Листья полыни - Семенов Алексей (читать книги без TXT) 📗
— Что, Некрас, ловец звуков, не спится? — ухмыляясь, обратился он к Волкодаву. Волкодав не знал саккаремский, мог лишь отличить его от других языков. И тут, как было и в тот раз, когда он переметнулся в тело Зорко, он ощутил, что понимает, что ему говорят. И язык его ответил за Волкодава, который так и не ухватил связи меж помыслом и изречением.
— Кто не по солнцу живет, тому невдомек, — буркнул венн.
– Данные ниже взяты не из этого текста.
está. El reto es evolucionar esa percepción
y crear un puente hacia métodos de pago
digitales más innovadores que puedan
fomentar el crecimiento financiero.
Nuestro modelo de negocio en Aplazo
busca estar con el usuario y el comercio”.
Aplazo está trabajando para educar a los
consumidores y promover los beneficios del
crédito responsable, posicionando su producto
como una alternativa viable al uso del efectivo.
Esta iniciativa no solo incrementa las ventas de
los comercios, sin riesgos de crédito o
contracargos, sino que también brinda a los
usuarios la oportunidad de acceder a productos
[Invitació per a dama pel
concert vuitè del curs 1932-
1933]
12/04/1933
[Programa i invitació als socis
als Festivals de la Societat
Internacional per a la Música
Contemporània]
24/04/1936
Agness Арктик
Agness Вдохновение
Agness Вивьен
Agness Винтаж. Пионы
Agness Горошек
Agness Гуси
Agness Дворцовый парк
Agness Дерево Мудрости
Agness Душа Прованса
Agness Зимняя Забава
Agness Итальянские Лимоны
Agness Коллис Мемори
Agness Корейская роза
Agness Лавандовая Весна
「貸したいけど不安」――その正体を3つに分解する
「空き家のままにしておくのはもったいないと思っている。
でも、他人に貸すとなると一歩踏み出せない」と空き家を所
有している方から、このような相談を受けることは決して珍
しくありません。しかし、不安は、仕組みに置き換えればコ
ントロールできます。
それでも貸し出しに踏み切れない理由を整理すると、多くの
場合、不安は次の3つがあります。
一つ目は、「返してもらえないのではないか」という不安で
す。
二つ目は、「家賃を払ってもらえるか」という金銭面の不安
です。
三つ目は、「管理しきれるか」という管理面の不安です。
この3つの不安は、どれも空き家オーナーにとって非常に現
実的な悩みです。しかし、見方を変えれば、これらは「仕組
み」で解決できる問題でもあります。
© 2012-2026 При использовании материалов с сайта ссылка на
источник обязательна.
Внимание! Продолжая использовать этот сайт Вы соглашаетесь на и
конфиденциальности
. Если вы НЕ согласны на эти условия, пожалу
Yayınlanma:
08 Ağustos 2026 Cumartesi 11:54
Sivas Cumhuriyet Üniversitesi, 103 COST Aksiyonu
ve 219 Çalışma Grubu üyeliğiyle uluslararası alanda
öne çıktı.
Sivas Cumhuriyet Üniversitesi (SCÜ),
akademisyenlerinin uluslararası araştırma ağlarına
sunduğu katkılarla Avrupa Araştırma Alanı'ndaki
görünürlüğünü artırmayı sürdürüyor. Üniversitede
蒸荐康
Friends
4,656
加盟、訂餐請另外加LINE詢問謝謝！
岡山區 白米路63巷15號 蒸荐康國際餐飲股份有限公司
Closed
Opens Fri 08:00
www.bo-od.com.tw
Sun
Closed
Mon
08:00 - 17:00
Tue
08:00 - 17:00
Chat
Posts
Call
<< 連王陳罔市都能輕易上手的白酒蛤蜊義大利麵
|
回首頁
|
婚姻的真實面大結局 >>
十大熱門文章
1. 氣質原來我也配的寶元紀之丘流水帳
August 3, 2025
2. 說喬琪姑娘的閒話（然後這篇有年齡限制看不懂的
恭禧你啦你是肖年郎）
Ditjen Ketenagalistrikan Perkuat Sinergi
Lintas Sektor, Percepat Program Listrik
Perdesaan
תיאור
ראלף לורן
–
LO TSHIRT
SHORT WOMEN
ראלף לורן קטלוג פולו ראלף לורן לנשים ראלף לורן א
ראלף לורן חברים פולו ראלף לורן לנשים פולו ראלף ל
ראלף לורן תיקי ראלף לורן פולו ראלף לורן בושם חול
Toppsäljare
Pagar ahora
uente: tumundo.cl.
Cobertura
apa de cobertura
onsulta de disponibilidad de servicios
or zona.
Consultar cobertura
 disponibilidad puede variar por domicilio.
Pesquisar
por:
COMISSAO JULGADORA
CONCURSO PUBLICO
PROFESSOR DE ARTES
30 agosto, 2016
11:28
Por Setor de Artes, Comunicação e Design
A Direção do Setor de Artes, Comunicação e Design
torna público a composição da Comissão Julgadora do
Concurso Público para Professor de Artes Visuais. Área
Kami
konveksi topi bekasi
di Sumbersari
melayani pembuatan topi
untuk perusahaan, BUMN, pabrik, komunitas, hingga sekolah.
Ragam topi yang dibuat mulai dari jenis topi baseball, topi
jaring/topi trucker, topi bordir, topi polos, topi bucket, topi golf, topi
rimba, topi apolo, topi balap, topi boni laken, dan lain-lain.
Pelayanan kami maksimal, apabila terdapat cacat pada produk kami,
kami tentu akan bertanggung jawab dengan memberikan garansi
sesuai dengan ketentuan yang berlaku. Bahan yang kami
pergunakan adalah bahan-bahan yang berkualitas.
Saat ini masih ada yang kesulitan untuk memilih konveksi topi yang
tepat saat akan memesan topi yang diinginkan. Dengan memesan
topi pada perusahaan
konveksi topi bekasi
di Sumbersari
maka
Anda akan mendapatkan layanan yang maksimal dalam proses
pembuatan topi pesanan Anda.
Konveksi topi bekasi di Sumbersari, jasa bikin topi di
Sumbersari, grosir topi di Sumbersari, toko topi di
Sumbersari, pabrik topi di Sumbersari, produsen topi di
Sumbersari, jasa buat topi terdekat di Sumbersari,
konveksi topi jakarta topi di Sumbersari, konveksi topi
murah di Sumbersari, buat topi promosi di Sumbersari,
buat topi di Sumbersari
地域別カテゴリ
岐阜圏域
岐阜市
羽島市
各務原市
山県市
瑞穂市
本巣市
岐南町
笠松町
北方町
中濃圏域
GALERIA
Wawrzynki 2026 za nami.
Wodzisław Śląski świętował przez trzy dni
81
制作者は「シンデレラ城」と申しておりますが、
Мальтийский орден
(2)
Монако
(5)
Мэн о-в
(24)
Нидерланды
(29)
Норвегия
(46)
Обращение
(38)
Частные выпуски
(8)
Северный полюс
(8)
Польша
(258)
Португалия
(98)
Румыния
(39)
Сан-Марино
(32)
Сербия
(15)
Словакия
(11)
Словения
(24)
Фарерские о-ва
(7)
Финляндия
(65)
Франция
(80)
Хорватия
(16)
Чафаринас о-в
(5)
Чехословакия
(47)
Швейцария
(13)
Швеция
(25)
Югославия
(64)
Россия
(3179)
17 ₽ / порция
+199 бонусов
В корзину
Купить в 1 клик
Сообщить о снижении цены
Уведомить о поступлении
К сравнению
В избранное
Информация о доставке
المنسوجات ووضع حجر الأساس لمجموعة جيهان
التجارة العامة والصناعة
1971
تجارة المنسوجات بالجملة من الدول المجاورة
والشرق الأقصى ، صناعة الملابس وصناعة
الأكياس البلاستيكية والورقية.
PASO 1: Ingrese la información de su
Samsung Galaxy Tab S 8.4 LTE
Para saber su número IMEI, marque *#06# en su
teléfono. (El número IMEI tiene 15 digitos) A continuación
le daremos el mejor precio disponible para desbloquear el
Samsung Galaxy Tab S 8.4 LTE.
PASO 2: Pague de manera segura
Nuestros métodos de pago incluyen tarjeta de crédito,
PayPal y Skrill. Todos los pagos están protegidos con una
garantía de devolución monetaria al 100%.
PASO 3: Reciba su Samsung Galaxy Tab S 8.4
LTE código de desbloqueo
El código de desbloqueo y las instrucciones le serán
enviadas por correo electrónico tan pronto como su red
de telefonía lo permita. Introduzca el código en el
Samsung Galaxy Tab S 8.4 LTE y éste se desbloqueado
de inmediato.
В ответ свистнула плеть. Удар не был в полную силу, даже не вполсилы, и Волкодав легко перехватил бы его, но не стал спешить. Он теперь умел держать удар так, чтобы не было ущерба и чтобы враг поверил, что одолевает, и стал беспечен, позабыв об осторожности. Каменный груз чувствительно, даже больно ударил по умело подставленному плечу. Мускул венна на мгновение стал вдруг тверже камня, и камень отскочил от него, как от стены. Волкодав наблюдал, как в Шо-Ситайне умельцы, укрепляя в земле острейшее копье, давят на острие горлом и копье ломается. Такое венну не было надобно, он не собирался тешить зевак на площадях, зарабатывая монету, но собрать всю силу и твердость тела в одном маленьком его кусочке порой было необходимо, и Волкодав обучился этому.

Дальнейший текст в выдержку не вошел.